Renaisi’s SMT has had a tough year. Who hasn’t?! But I want to acknowledge much of the work done by our SMT (and others) has been the hard graft of taking on responsibility, working incredible hours, redesigning everything (literally, it felt like everything in April) that you do in a business, reprofiling millions of pounds of income that needs to be accounted for in a different way, and prioritising everyone in your team ahead of your own wellbeing.

There were many stories of sleepless nights, incredibly stress and eyewatering workload. I don’t say these things to glorify unhealthy behaviours, rather to acknowledge what had to be done in an incredibly difficult year. It’s been a lot.

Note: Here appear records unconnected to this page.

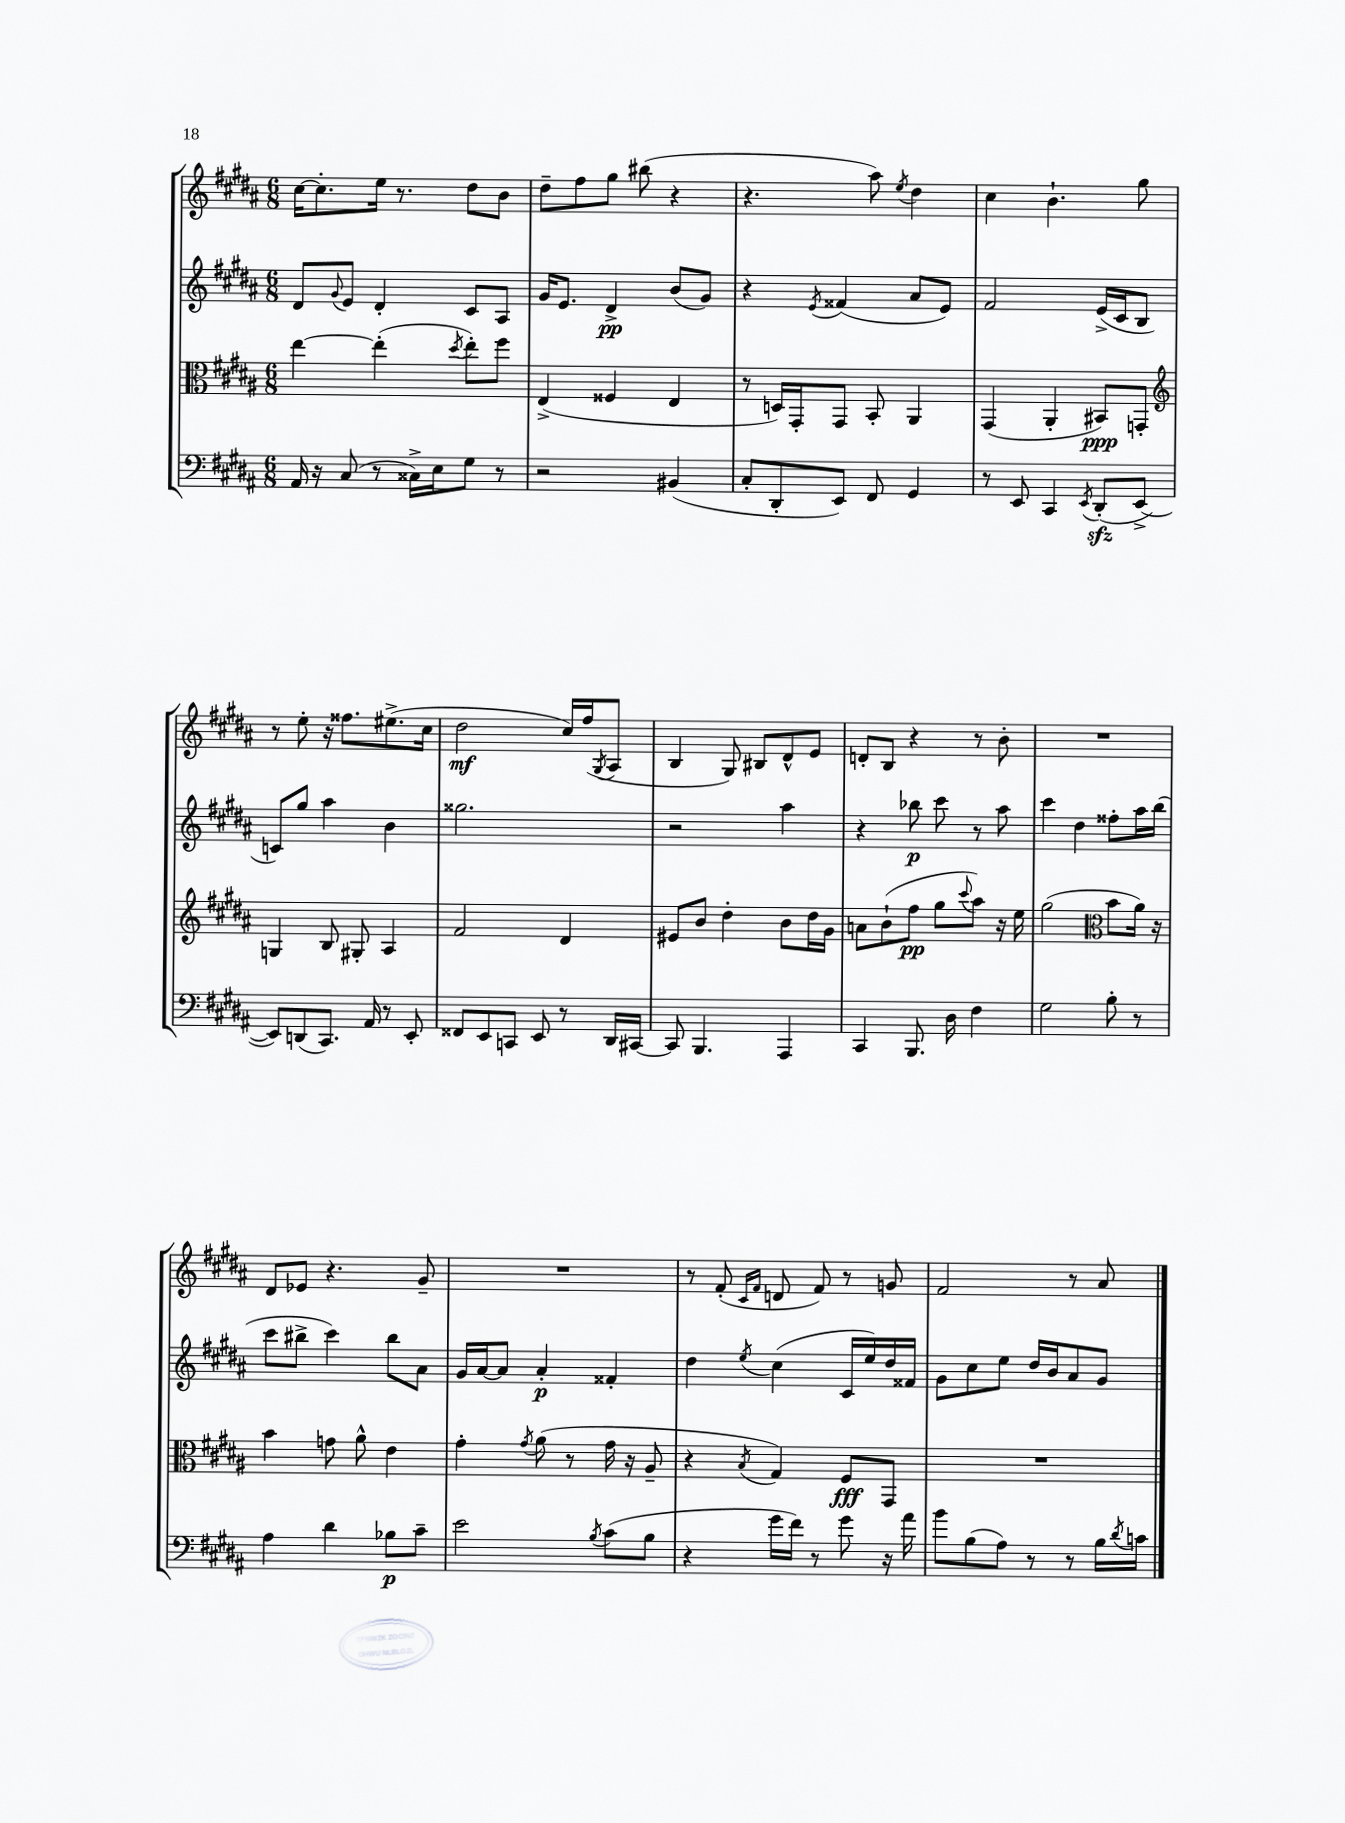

**kern	**kern	**kern	**kern
*staff4	*staff3	*staff2	*staff1
*clefF4	*clefC3	*clefG2	*clefG2
*k[f#c#g#d#a#]	*k[f#c#g#d#a#]	*k[f#c#g#d#a#]	*k[f#c#g#d#a#]
*M6/8	*M6/8	*M6/8	*M6/8
16AA#/	[4ee\	8d#/L	[16cc#\LK
16r	.	.	8.cc#'\]
.	.	8qqg#/	.
(8C#/	.	8e/J	.
8r	(4ee'\]	4d#'/	16ee\Jk
.	.	.	8.r
16C##^\LL)	.	.	.
16E\J	.	.	.
.	8qdd#/	.	.
8G#\J	8ee'\L)	8c#/L	8dd#\L
8r	8ff#\J	8A#/J	8b\J
=	=	=	=
2r	(4E^/	16g#/LK	8dd#~\L
.	.	8.e/J	.
.	.	.	8ff#\
.	4F##/	4d#^/	8gg#\J
.	.	.	(8bb#\
(4BB#/	4E/	(8b/L	4r
.	.	8g#/J)	.
=	=	=	=
8C#'/L	8r	4r	4.r
8DD#'/	16D/LL)	.	.
.	16GG#'/J	.	.
.	.	8qe/	.
8EE/J)	8GG#/J	(4f##/	.
8FF#/	8BB'/	.	8aa#\)
.	.	.	8qee/
4GG#/	4AA#/	8a#/L	4dd#\
.	.	8e/J)	.
=	=	=	=
8r	(4GG#/	2f#/	4cc#\
8EE/	.	.	.
4CC#/	4AA#'/	.	4.b`\
8qEE/	.	.	.
(8DD#'/L	8BB#/L)	(16e^/LL	.
.	.	16c#/J	.
[8EE^/J	8GG'/J	8B/J	8gg#\
=	=	=	=
*	*clefG2	*	*
8EE/]L)	4G/	8c/L)	8r
(8DD/	.	8gg#/J	8ee'\
8.CC#/J)	8B/	4aa#\	16r
.	.	.	8.ff##\L
.	8G#'/	.	.
16AA#/	.	.	.
8r	4A#/	4b\	(8.ee#^\
8EE'/	.	.	.
.	.	.	16cc#\Jk
=	=	=	=
8FF##/L	2f#/	2.gg##\	2dd#\
8EE/	.	.	.
8CC/J	.	.	.
8EE/	.	.	.
8r	4d#/	.	16cc#/LL)
.	.	.	(16ff#/J
.	.	.	8qG#/
16DD#/LL	.	.	8A#/J
[16CC#/JJ	.	.	.
=	=	=	=
8CC#/]	8e#/L	2r	4B/
4.BBB/	8b/J	.	.
.	4dd#'\	.	8G#/)
.	.	.	8B#/L
4AAA#/	8b\L	4aa#\	8d#^^/
.	16dd#\L	.	8e/J
.	16g#\JJ	.	.
=	=	=	=
4CC#/	8a\L	4r	8d'/L
.	(8b`\	.	8B/J
8.BBB/	8ff#\J	8bb-\	4r
.	8gg#\L	8ccc#\	.
16D#\	.	.	.
.	8qqccc#/	.	.
4F#\	8aa#\J)	8r	8r
.	16r	8aa#\	8b'\
.	16ee\	.	.
=	=	=	=
2G#\	(2gg#\	4ccc#\	2.r
.	.	4dd#\	.
*	*clefC3	*	*
8B'\	8b\L	8ff##'\L	.
8r	16a#\Jk)	16aa#\L	.
.	16r	(16bb\JJ	.
=	=	=	=
4A#\	4b\	8ccc#\L	8d#/L
.	.	8bb#^\J	8e-/J
4d#\	8g\	4ccc#\)	4.r
.	8a#^^\	.	.
8B-\L	4e\	8bb#\L	.
8c#~\J	.	8a#\J	8g#~/
=	=	=	=
2e\	4g#'\	16g#/LL	2.r
.	.	[16a#/J	.
.	.	8a#/]J	.
.	8qg#/	.	.
.	(8a#\	4a#'/	.
.	8r	.	.
8qB/	.	.	.
(8c#\L	16g#\	4f##'/	.
.	16r	.	.
8B\J	8A#~/	.	.
=	=	=	=
4r	4r	4dd#\	8r
.	.	.	(8f#'/
.	.	.	16qqc#/LL
.	8qB/	8qee/	16qqf#/JJ
16g#\LL	4G#/)	(4cc#\	8d/
16f#\JJ)	.	.	.
8r	.	.	8f#/)
8g#\	8F#/L	16c#/LL	8r
.	.	16ee/)	.
16r	8GG#/J	16dd#/	8g/
16a#\	.	16f##/JJ	.
=	=	=	=
8b\L	2.r	8g#\L	2f#/
(8B\	.	8cc#\	.
8A#\J)	.	8ee\J	.
8r	.	16dd#/LL	.
.	.	16b/J	.
8r	.	8a#/	8r
16B\LL	.	8g#/J	8a#/
8qd#/	.	.	.
16c\JJ	.	.	.
==	==	==	==
*-	*-	*-	*-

Early on in the year, when I was in a very different state of nervousness about where we might end up, I spoke to a friend in a completely different organisation. We used the line, ‘what will you say you did during the COVID wars’. It feels trite now, an example of the fear and shorthand we were all using for difficult emotions. But what I will say is that I worked with a group of people who held it together, who put their values ahead of themselves, and who built a platform for something even better. I’ll take that.